------ RECORDED INFORMATION
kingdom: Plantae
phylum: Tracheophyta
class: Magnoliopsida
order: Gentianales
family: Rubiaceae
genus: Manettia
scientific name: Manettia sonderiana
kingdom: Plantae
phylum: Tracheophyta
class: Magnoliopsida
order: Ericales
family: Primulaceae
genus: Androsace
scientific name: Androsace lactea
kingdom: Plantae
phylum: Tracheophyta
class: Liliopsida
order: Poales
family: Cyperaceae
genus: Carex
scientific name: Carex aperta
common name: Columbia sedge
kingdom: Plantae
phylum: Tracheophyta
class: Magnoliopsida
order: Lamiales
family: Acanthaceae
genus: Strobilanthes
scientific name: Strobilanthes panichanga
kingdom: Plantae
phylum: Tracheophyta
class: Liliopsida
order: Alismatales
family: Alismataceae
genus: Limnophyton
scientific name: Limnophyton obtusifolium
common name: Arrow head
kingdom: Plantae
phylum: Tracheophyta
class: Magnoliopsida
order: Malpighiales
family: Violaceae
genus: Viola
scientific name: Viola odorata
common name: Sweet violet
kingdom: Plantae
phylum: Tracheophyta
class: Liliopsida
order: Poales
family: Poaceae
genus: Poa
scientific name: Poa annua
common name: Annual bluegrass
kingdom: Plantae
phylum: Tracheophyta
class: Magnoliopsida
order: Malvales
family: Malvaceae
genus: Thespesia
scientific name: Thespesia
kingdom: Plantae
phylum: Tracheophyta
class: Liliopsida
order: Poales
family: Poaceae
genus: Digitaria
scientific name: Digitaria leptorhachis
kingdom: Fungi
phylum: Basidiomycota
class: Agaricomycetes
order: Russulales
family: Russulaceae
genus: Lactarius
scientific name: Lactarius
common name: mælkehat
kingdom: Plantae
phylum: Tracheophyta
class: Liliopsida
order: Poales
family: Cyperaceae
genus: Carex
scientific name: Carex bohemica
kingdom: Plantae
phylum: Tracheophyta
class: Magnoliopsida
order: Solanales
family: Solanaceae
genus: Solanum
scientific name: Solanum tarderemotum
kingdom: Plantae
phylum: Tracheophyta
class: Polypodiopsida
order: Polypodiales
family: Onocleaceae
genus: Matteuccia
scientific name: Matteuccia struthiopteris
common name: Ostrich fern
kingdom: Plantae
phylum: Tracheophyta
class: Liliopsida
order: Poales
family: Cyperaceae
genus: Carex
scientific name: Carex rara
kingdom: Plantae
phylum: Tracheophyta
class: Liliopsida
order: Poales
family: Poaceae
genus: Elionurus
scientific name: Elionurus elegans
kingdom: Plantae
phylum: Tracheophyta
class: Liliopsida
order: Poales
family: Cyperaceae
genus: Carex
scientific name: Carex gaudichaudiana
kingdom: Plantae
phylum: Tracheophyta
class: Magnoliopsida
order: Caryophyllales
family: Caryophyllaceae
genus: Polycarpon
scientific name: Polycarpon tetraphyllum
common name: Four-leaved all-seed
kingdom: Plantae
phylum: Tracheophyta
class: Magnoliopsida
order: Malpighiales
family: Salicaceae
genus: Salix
------------
Please rewrite all the entries above, substituting "vernacular name" for each "common name". Leave everything else unchanged.

THE RESULT
kingdom: Plantae
phylum: Tracheophyta
class: Magnoliopsida
order: Gentianales
family: Rubiaceae
genus: Manettia
scientific name: Manettia sonderiana
kingdom: Plantae
phylum: Tracheophyta
class: Magnoliopsida
order: Ericales
family: Primulaceae
genus: Androsace
scientific name: Androsace lactea
kingdom: Plantae
phylum: Tracheophyta
class: Liliopsida
order: Poales
family: Cyperaceae
genus: Carex
scientific name: Carex aperta
vernacular name: Columbia sedge
kingdom: Plantae
phylum: Tracheophyta
class: Magnoliopsida
order: Lamiales
family: Acanthaceae
genus: Strobilanthes
scientific name: Strobilanthes panichanga
kingdom: Plantae
phylum: Tracheophyta
class: Liliopsida
order: Alismatales
family: Alismataceae
genus: Limnophyton
scientific name: Limnophyton obtusifolium
vernacular name: Arrow head
kingdom: Plantae
phylum: Tracheophyta
class: Magnoliopsida
order: Malpighiales
family: Violaceae
genus: Viola
scientific name: Viola odorata
vernacular name: Sweet violet
kingdom: Plantae
phylum: Tracheophyta
class: Liliopsida
order: Poales
family: Poaceae
genus: Poa
scientific name: Poa annua
vernacular name: Annual bluegrass
kingdom: Plantae
phylum: Tracheophyta
class: Magnoliopsida
order: Malvales
family: Malvaceae
genus: Thespesia
scientific name: Thespesia
kingdom: Plantae
phylum: Tracheophyta
class: Liliopsida
order: Poales
family: Poaceae
genus: Digitaria
scientific name: Digitaria leptorhachis
kingdom: Fungi
phylum: Basidiomycota
class: Agaricomycetes
order: Russulales
family: Russulaceae
genus: Lactarius
scientific name: Lactarius
vernacular name: mælkehat
kingdom: Plantae
phylum: Tracheophyta
class: Liliopsida
order: Poales
family: Cyperaceae
genus: Carex
scientific name: Carex bohemica
kingdom: Plantae
phylum: Tracheophyta
class: Magnoliopsida
order: Solanales
family: Solanaceae
genus: Solanum
scientific name: Solanum tarderemotum
kingdom: Plantae
phylum: Tracheophyta
class: Polypodiopsida
order: Polypodiales
family: Onocleaceae
genus: Matteuccia
scientific name: Matteuccia struthiopteris
vernacular name: Ostrich fern
kingdom: Plantae
phylum: Tracheophyta
class: Liliopsida
order: Poales
family: Cyperaceae
genus: Carex
scientific name: Carex rara
kingdom: Plantae
phylum: Tracheophyta
class: Liliopsida
order: Poales
family: Poaceae
genus: Elionurus
scientific name: Elionurus elegans
kingdom: Plantae
phylum: Tracheophyta
class: Liliopsida
order: Poales
family: Cyperaceae
genus: Carex
scientific name: Carex gaudichaudiana
kingdom: Plantae
phylum: Tracheophyta
class: Magnoliopsida
order: Caryophyllales
family: Caryophyllaceae
genus: Polycarpon
scientific name: Polycarpon tetraphyllum
vernacular name: Four-leaved all-seed
kingdom: Plantae
phylum: Tracheophyta
class: Magnoliopsida
order: Malpighiales
family: Salicaceae
genus: Salix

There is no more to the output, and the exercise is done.